As with all the other newly developed cars Opel optimised the Corsa’s aerodynamics at the Research Institute of Automotive Engineering and Vehicle Engines in the wind tunnel of Stuttgart University.

As a result, the car is featured with a drag coefficient of only 0.29 – an excellent value for a car of this size – and compared to its predecessor a further reduced frontal area of only 2.13m2, making the new Corsa one of the most aerodynamic cars in its class. Also, the new generation of Opel’s bestseller already meets the future Euro 6d emissions standard.

Aerodynamics is just one area where Opel is increasing the efficiency of its automobiles”, said managing Director Engineering, Christian Müller. “Advanced petrol and diesel powertrains and state-of-the-art electrification are the other tools we are using to significantly cut fuel consumption and CO2 emissions. All these technologies are fully embraced by our new Corsa, which will also be available for the first time as the all-electric Corsa-e.”

Perfect aerodynamics are gaining great importance in the automotive industry as well as among customers due to the challenges posed by CO2 reduction. Low drag means that less energy is needed to move the car, which in turn results in reduced fuel consumption and lower emissions.

 The engineers of Opel has achieved this leading drag factor of 0.29 Cd by paying attention to every detail that helps improve the aerodynamics of the new Corsa. As an example, the underbody from the engine compartment to the rear axle is covered with flat panelling to improve the underbody airflow.

The new Corsa also features a spoiler at the rear edge of the roof, which improves the airflow and reduces the turbulence that causes drag. It also cuts the aerodynamic lift on the rear axle, which further improves the new Corsa’s straight-line stability, especially at the higher speeds typical of the German autobahn.

Another benefit of the new Corsa is an active shutter which lowers drag and improves fuel efficiency by automatically closing the frontal opening when cooling air is least needed. As of now, this feature was just available in higher segment cars prior to this.

When closed, the shutter system enhances aero performance by redirecting airflow around the front of the vehicle and down the sides, rather than through the less aero efficient engine compartment.

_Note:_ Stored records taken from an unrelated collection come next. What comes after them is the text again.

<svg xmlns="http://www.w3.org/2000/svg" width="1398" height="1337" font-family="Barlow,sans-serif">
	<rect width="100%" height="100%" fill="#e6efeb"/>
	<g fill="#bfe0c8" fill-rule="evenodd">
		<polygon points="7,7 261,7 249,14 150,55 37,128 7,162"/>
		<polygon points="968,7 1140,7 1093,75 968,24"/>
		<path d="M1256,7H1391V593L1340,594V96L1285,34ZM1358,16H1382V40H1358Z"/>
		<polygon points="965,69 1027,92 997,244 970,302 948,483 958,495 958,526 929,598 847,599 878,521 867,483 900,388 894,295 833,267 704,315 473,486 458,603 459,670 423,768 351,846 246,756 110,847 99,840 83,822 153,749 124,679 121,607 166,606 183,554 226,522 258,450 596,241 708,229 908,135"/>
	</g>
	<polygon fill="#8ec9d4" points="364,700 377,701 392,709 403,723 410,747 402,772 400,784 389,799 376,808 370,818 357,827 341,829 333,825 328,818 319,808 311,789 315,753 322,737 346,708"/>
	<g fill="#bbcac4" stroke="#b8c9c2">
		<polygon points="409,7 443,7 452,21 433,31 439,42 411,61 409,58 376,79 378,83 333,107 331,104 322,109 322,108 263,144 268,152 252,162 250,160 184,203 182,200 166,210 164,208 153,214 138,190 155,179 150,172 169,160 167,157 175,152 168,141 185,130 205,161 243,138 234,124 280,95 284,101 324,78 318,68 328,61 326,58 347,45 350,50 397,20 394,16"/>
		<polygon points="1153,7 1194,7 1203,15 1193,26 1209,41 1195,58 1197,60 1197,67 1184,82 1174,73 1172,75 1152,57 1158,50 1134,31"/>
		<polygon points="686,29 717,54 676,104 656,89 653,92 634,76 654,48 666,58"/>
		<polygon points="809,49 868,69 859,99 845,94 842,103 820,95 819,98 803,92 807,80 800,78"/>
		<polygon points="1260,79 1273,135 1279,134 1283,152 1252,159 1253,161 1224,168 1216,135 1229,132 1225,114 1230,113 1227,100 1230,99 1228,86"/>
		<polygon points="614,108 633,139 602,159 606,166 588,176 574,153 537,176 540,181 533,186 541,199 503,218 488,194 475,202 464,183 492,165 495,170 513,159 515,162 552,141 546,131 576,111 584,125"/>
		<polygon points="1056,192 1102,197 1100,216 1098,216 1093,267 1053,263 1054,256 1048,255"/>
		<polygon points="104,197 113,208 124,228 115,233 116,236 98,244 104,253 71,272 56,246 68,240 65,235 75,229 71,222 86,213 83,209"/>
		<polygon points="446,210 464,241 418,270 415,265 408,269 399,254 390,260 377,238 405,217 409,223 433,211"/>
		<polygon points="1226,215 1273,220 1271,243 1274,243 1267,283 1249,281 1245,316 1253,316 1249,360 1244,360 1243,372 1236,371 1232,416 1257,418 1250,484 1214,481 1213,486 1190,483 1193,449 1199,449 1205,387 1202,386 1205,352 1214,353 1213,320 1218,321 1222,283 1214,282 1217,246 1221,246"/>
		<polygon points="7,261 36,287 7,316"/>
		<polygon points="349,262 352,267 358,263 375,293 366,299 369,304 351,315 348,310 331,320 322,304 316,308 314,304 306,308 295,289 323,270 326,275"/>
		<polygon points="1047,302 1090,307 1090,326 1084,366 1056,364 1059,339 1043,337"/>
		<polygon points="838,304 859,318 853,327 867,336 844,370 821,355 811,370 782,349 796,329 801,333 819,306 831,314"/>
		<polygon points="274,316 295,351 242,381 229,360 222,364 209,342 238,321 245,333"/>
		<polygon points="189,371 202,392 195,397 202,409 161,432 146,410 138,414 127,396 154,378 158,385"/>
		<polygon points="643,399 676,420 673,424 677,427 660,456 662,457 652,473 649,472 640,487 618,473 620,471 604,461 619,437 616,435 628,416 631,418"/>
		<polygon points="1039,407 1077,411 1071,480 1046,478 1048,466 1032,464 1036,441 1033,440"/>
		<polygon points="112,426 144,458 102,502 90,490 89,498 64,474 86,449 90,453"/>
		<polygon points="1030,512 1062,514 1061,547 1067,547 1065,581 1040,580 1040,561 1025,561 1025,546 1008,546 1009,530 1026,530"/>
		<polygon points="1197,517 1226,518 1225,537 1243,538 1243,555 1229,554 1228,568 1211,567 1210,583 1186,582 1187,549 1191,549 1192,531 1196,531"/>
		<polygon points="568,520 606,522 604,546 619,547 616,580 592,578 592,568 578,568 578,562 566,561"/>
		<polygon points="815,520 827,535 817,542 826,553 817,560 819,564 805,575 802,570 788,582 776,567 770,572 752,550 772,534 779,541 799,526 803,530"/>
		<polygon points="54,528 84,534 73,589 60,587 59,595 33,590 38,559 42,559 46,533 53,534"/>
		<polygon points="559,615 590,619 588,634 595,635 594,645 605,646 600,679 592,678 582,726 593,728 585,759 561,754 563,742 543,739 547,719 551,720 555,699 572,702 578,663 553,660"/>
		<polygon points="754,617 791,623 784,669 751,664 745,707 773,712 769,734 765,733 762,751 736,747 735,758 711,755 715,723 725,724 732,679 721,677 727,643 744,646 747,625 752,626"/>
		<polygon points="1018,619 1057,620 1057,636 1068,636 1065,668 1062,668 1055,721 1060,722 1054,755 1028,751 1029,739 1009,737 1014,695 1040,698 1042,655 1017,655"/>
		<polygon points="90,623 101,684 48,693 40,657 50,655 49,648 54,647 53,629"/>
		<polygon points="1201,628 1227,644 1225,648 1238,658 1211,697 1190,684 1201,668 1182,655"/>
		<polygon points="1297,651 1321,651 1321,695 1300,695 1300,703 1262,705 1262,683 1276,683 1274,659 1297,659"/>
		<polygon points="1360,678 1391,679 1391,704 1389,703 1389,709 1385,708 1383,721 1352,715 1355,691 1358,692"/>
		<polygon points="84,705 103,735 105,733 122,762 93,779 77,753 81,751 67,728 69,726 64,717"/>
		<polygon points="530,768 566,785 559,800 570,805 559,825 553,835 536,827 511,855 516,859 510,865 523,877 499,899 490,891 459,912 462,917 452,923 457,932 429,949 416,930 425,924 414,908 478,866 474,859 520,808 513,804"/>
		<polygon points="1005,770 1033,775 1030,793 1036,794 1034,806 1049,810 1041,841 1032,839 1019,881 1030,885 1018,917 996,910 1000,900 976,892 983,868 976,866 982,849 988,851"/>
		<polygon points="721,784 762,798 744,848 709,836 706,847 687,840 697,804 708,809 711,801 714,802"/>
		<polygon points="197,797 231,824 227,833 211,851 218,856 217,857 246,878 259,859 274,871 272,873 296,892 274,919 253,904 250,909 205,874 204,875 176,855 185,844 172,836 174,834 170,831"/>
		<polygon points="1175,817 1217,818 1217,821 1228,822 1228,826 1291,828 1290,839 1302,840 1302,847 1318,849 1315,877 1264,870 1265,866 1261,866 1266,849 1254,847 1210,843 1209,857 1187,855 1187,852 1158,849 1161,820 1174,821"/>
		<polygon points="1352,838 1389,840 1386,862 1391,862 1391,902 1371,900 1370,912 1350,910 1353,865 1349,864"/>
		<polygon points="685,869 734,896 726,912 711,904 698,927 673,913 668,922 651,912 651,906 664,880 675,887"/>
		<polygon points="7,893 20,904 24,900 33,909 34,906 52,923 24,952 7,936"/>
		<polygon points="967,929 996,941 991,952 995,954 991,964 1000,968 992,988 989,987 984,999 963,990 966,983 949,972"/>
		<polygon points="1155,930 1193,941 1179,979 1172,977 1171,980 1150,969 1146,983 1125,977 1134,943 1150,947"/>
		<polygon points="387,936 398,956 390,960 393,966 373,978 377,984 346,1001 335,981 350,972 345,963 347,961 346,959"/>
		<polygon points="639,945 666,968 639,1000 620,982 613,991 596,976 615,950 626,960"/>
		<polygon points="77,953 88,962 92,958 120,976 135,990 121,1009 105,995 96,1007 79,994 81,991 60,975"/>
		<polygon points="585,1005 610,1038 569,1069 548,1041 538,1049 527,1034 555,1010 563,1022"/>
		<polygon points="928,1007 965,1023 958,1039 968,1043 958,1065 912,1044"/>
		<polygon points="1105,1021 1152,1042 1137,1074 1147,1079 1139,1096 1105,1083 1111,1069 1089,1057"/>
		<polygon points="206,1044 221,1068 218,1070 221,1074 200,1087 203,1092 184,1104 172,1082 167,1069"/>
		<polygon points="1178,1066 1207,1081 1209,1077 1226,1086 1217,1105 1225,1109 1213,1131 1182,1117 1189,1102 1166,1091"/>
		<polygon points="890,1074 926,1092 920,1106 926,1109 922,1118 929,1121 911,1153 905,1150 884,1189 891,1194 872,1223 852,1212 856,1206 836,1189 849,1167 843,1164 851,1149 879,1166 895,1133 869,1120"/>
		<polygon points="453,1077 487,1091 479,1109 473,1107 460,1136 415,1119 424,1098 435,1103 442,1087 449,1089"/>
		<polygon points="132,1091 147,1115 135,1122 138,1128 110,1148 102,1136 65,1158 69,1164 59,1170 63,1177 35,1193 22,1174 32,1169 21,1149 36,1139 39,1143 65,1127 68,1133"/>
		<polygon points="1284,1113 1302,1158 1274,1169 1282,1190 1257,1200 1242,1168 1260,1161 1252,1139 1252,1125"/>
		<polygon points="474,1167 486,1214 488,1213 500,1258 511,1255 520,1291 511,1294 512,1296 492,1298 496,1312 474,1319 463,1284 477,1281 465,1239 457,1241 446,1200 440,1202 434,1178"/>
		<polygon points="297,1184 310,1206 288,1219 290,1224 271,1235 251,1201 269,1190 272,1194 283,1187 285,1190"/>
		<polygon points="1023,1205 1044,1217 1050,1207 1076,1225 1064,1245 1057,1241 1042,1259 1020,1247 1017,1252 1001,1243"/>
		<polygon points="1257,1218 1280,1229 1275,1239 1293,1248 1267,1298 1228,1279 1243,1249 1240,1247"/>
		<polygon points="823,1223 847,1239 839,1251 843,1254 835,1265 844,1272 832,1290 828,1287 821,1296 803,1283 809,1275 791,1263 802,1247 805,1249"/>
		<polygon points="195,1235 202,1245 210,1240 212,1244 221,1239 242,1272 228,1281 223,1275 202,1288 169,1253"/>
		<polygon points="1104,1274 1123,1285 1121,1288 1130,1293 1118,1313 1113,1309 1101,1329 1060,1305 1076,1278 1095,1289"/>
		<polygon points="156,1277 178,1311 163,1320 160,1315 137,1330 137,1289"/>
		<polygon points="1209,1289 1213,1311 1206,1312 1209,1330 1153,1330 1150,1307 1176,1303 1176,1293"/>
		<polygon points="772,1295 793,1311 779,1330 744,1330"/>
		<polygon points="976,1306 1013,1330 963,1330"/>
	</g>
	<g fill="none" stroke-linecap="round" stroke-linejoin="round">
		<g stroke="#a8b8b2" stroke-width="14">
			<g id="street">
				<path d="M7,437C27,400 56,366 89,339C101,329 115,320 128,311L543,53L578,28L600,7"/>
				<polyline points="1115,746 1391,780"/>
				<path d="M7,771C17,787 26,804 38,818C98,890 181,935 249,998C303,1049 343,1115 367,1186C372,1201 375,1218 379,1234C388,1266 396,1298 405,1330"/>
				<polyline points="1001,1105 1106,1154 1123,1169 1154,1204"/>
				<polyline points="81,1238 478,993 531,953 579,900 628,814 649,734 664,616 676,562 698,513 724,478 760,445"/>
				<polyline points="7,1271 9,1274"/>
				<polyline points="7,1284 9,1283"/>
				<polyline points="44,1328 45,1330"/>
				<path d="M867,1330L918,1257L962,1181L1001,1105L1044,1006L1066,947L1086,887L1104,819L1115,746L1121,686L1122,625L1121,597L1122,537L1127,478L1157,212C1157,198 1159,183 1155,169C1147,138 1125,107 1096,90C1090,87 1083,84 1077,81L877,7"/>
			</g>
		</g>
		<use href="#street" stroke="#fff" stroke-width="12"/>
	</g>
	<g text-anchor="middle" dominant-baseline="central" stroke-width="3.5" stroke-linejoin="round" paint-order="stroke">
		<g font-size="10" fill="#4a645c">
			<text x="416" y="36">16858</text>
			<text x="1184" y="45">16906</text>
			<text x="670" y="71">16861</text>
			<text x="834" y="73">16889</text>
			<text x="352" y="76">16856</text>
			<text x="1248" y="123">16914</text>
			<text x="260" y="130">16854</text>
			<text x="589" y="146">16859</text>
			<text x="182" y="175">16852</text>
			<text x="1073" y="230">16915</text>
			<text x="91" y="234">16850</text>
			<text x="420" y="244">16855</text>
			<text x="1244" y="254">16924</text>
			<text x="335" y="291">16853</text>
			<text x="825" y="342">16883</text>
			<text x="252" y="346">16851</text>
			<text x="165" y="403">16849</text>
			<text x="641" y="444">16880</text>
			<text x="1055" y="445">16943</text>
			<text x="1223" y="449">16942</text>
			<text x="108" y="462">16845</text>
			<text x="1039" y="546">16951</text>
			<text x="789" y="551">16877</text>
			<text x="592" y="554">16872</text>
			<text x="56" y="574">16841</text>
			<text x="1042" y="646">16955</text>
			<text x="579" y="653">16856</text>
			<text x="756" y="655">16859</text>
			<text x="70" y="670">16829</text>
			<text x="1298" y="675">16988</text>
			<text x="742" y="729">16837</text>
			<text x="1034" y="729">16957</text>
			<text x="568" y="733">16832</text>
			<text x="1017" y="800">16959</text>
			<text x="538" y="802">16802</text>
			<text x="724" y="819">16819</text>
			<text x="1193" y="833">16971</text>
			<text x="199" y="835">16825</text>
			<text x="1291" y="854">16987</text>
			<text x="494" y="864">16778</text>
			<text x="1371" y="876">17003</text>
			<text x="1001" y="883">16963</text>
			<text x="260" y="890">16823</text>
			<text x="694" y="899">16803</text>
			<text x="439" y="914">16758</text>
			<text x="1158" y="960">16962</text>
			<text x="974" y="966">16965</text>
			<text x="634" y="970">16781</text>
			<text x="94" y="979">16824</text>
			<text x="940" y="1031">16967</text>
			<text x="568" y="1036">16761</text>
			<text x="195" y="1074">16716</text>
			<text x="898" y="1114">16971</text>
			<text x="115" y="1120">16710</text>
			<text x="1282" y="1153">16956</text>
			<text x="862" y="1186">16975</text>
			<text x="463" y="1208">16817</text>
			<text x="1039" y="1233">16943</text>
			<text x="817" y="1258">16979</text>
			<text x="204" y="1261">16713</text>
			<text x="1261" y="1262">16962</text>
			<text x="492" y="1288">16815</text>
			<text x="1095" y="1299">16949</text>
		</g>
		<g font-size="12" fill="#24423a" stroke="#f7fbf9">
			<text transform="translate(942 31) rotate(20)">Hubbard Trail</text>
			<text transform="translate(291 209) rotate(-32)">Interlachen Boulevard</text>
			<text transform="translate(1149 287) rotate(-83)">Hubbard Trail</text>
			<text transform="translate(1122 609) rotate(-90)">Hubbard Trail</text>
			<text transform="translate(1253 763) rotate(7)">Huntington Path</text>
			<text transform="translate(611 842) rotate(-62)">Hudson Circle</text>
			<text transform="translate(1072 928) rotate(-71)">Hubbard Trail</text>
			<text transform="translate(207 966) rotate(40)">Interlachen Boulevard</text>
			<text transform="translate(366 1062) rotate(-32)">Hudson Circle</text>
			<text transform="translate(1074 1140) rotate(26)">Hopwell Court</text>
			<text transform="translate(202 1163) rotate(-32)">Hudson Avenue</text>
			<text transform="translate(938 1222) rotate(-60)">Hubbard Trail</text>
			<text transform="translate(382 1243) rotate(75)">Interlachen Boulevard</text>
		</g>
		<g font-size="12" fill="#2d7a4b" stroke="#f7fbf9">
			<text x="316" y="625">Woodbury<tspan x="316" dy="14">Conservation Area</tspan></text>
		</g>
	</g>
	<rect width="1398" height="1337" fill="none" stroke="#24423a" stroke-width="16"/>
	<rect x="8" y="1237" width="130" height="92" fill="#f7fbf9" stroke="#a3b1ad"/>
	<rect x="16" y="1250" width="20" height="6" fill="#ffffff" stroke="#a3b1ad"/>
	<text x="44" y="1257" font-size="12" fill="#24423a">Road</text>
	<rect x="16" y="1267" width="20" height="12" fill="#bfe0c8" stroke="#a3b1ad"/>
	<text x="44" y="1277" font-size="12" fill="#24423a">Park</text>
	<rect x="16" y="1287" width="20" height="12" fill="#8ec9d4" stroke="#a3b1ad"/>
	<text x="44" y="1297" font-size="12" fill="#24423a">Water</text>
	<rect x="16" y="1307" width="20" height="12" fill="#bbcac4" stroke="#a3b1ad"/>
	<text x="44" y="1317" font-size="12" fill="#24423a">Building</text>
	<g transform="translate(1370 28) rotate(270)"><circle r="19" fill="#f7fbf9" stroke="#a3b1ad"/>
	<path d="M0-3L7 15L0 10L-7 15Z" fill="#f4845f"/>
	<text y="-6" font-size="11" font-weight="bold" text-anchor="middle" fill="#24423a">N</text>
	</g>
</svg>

The opening or the closing of the shutter depends on the temperature and speed of the engine coolant.

The sixth generation of Opel’s bestselling small car is not the first aerodynamically optimised Corsa to make its debut at the IAA. At the 1995 Franfurt show, Opel surprised the industry with an engineering study based on the Corsa for a so-called “three litre car”, i.e. it was designed to return an average fuel compensation of less than 3.5 liters per kilometres.

The Corsa ECO 3 featured, among others, a roof spoiler derived from the GSi, spoilers ahead of the front wheels and flared rocker mouldings in front of the rear wheels. The result of all the streamlining was a particularly low drag coefficient for a small three-door hastchback – only 0.29 Cd. Twenty-four years later a series production car has achieved the same excellent result: the new Opel Corsa.